--- SELECTED PASSAGE ---
"""

So, what it takes to create a smart city is: clear vision & sound policy on the part of local and state leaders setting the stage for regional growth and prosperity, the appropriate technology infrastructure to deliver it, alignment between public and private sectors, and a framework that allows for long-term adoption by all users. More specifically, it requires the following: Government policy and regulations: a lead-by-example approach is necessary in order to create credibility by showing that governments themselves will set themselves challenging goals and abide by them. Furthermore, due to the complexity of intelligent cities, the management and design of technology systems is no longer something that can be viewed as a separate activity unrelated to traditional disciplines such as architects, urban and transportation planners, and healthcare professionals and, therefore, it asks for integrated planning principles. Technology infrastructure: B2B security will become imperative as the systems’ managers would interact with many non-conventional partners that they’ve never dealt with in the past. It also requires industry-specific compliance requirements given the vast array of assets that will interact with the city systems, plus it needs universally affordable technology in order to combat digital exclusion.Public/private partnerships: as discussed in the ecosystem stack, like mankind, no city is an island and a successful approach to intelligent city building warrants relationships with public, private and non-profit organisations on the basis of mutually beneficial business models. Like government clients, these partners will have to be set challenging tasks and held accountable to them. Long-term adoption: a system without users fails to meet any of its objectives, and care should be taken that adoption of the system is as widespread as possible amongst its users. Technology and access to it will in the future become a defining characteristic for quality-of-life, citizen participation and career prospects.
Intelligent cities provide benefits for citizens, city governments, and enterprises. For citizens, it improves quality of life, for example, enabling them to make informed decisions on day-to-day travel moments and eliminate unnecessary time spent on the road. For city governments, it enhances citizen engagement, increases mindshare, improves the travel experience, reduces carbon emissions, decreases demand for road capacity, and improves efficiency of asset/capital management and use. For both public- and private-sector organizations, it helps improve worker productivity and enables businesses to compete, as well as providing relevant public services such as parking, shopping, and dining.More specifically, it addresses the mega trends that cities of the future will face. Cities that adopt this thinking and make wise investments now to build an intelligent city can position themselves to thrive. Those that continue to invest in traditional infrastructure improvements designed for a mass population are very likely to struggle.

"""

--- ENTRIES SHOWN ---

"""

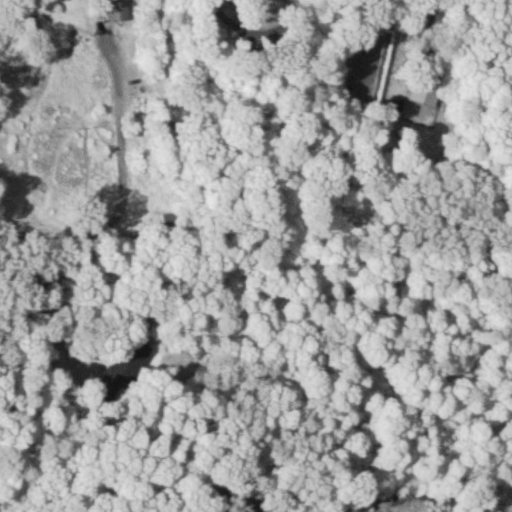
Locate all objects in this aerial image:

"""
"""

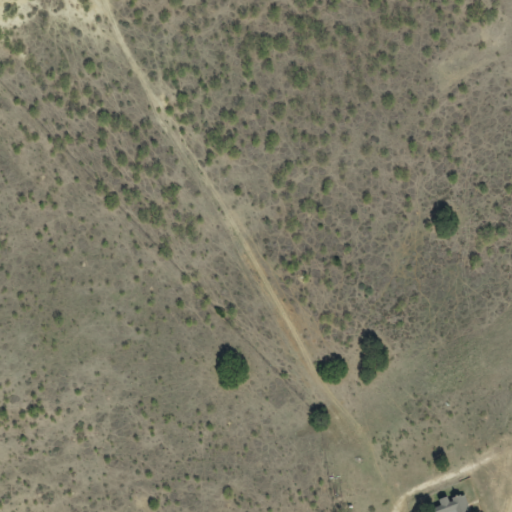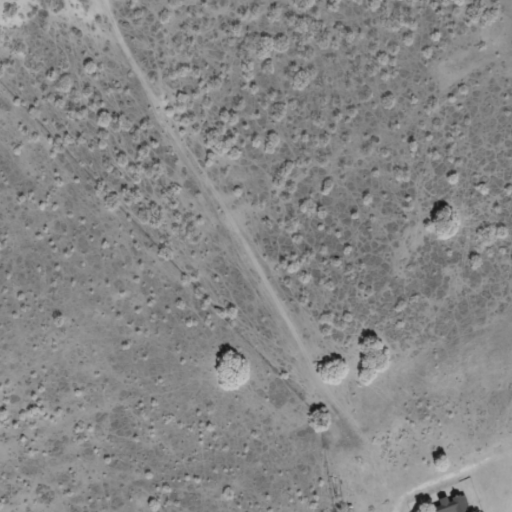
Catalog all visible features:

"""
"""

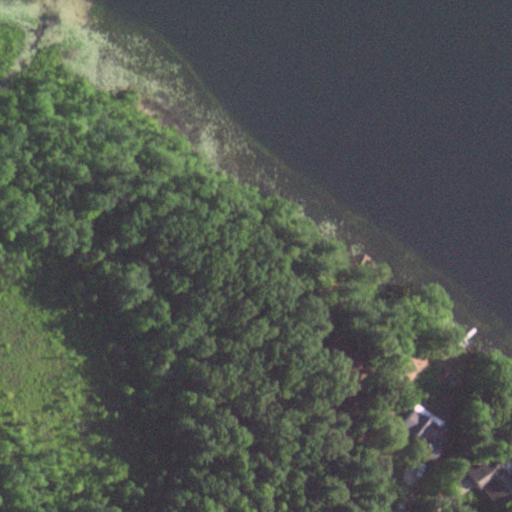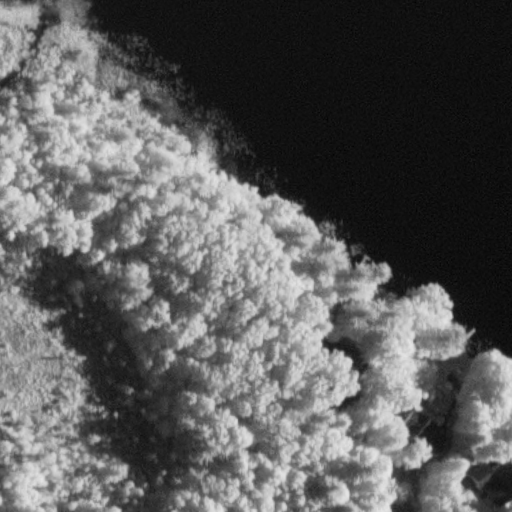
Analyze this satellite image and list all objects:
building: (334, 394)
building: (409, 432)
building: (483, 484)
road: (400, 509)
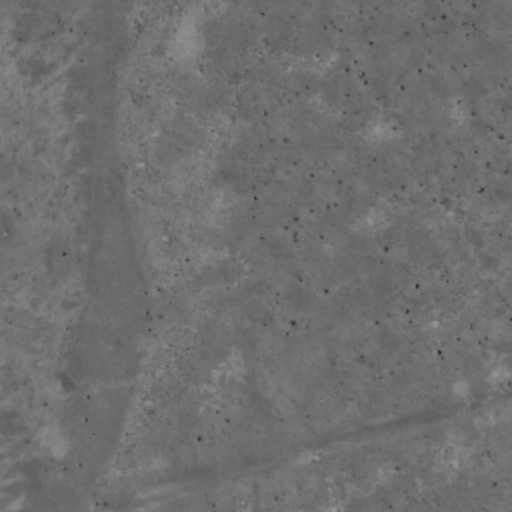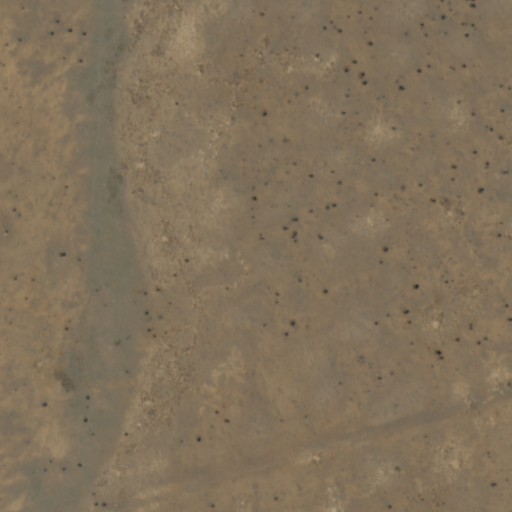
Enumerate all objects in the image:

"""

--- PROBLEM STATEMENT ---
From the smart-city text above, list every benefit it names for city governments.

--- SOLUTION ---
- Enhances citizen engagement
- Increases mindshare
- Improves the travel experience
- Reduces carbon emissions
- Decreases demand for road capacity
- Improves efficiency of asset/capital management and use